■ Description of the task: Reproduce in full, word for word, the news brief below about Thermo Fisher's Petaluma layoffs.
-- Passage for review follows --
Dive Brief:
- Thermo Fisher Scientific has notified the state of California that it plans to lay off 74 employees in Petaluma by Feb. 1, as the laboratory instruments maker further streamlines operations to reduce costs. The layoffs were reported in a Worker Adjustment and Retraining Notification (WARN) notice.
- The Waltham, Massachusetts-based company is not renewing its 10-year lease on the Petaluma facility, which expires in July, the North Bay Business Journal reported in November.
- Severance actions associated with facility consolidations and cost reduction measures affected about 4% of the company’s workforce in 2023, Thermo Fisher said in its third-quarter report.
Dive Insight:
Workforce reductions rippled through the medtech industry last year as companies focused on improving margins while navigating an uncertain post-pandemic economy.
After closing some facilities and reducing staff levels in California earlier in the year due to reduced COVID testing demand, Thermo Fisher signaled in July that it was targeting an additional $450 million in cost savings in 2023, including job cuts, due to the challenging macroeconomic environment.
-- Passage for review concluded --
-- Excerpted records follows --
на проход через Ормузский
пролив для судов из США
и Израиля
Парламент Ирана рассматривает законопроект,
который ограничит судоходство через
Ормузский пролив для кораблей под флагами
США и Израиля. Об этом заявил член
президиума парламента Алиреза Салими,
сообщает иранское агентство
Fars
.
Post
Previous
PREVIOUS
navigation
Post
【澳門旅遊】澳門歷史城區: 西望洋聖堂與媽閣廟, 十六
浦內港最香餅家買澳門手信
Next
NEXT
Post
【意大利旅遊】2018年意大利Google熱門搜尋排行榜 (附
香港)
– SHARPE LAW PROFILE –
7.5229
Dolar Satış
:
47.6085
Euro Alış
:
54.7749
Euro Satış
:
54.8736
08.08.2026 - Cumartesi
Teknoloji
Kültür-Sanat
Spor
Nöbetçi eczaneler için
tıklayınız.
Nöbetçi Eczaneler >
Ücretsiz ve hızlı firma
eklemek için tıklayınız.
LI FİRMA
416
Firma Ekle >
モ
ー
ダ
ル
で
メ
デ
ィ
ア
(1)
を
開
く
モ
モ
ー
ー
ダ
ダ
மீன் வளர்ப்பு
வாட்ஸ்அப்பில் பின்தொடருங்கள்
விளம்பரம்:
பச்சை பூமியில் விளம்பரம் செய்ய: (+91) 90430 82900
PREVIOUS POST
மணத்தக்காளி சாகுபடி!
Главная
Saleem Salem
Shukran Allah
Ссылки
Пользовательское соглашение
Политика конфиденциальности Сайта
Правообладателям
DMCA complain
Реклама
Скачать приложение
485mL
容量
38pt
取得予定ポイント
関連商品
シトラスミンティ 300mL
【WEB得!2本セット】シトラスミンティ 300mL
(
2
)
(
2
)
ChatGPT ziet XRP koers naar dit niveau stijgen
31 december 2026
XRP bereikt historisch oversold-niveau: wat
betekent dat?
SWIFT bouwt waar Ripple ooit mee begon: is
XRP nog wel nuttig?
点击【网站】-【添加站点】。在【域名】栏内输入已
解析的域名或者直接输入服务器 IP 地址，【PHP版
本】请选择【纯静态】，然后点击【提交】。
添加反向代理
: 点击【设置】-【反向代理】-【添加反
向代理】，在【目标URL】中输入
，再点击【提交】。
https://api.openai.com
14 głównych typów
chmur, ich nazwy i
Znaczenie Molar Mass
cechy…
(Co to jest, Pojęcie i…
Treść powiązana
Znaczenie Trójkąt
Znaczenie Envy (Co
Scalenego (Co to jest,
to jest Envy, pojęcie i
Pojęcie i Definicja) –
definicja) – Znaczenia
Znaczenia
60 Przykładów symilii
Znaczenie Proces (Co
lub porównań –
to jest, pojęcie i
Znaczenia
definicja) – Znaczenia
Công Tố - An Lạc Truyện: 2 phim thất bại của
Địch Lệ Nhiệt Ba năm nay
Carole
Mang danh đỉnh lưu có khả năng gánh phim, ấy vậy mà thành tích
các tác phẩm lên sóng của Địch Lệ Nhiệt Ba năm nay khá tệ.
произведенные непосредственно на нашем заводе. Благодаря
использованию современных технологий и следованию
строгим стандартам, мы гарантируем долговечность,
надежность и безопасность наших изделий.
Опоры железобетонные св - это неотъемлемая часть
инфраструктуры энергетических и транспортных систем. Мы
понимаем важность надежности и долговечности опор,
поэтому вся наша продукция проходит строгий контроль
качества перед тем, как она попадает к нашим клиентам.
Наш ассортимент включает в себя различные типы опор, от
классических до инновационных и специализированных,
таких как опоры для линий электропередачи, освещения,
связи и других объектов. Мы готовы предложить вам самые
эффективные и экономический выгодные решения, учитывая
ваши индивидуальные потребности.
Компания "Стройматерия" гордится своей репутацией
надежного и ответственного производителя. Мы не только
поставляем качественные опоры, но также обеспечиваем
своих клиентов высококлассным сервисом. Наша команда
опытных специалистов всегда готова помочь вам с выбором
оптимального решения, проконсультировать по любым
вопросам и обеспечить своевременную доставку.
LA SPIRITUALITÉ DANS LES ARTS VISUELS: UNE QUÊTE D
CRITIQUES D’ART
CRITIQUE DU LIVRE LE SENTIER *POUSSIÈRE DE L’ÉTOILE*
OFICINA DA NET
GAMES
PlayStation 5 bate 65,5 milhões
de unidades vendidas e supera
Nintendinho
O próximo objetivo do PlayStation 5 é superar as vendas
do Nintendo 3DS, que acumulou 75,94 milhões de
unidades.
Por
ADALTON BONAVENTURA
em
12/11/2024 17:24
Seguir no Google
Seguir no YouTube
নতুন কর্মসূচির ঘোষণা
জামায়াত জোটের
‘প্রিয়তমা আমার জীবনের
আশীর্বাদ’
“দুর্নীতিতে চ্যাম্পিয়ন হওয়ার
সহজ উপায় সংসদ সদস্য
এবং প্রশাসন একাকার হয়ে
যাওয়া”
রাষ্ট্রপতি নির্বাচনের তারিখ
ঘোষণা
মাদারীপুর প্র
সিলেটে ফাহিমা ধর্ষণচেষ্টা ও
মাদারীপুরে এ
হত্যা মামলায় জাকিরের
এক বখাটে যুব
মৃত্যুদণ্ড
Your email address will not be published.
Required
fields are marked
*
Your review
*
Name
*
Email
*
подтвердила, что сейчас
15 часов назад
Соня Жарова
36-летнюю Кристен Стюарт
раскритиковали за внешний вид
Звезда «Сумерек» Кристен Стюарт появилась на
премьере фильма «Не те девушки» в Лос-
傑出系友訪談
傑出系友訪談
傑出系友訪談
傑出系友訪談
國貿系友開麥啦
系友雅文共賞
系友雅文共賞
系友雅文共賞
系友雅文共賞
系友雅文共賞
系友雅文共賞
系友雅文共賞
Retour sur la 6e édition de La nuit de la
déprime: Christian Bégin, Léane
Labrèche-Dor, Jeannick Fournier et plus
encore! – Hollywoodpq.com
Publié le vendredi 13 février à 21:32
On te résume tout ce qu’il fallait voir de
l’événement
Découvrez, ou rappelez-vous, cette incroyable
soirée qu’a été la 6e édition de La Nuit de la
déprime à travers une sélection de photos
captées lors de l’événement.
-- Excerpted records concluded --
■ Answer to the exercise:
Dive Brief:
- Thermo Fisher Scientific has notified the state of California that it plans to lay off 74 employees in Petaluma by Feb. 1, as the laboratory instruments maker further streamlines operations to reduce costs. The layoffs were reported in a Worker Adjustment and Retraining Notification (WARN) notice.
- The Waltham, Massachusetts-based company is not renewing its 10-year lease on the Petaluma facility, which expires in July, the North Bay Business Journal reported in November.
- Severance actions associated with facility consolidations and cost reduction measures affected about 4% of the company’s workforce in 2023, Thermo Fisher said in its third-quarter report.
Dive Insight:
Workforce reductions rippled through the medtech industry last year as companies focused on improving margins while navigating an uncertain post-pandemic economy.
After closing some facilities and reducing staff levels in California earlier in the year due to reduced COVID testing demand, Thermo Fisher signaled in July that it was targeting an additional $450 million in cost savings in 2023, including job cuts, due to the challenging macroeconomic environment.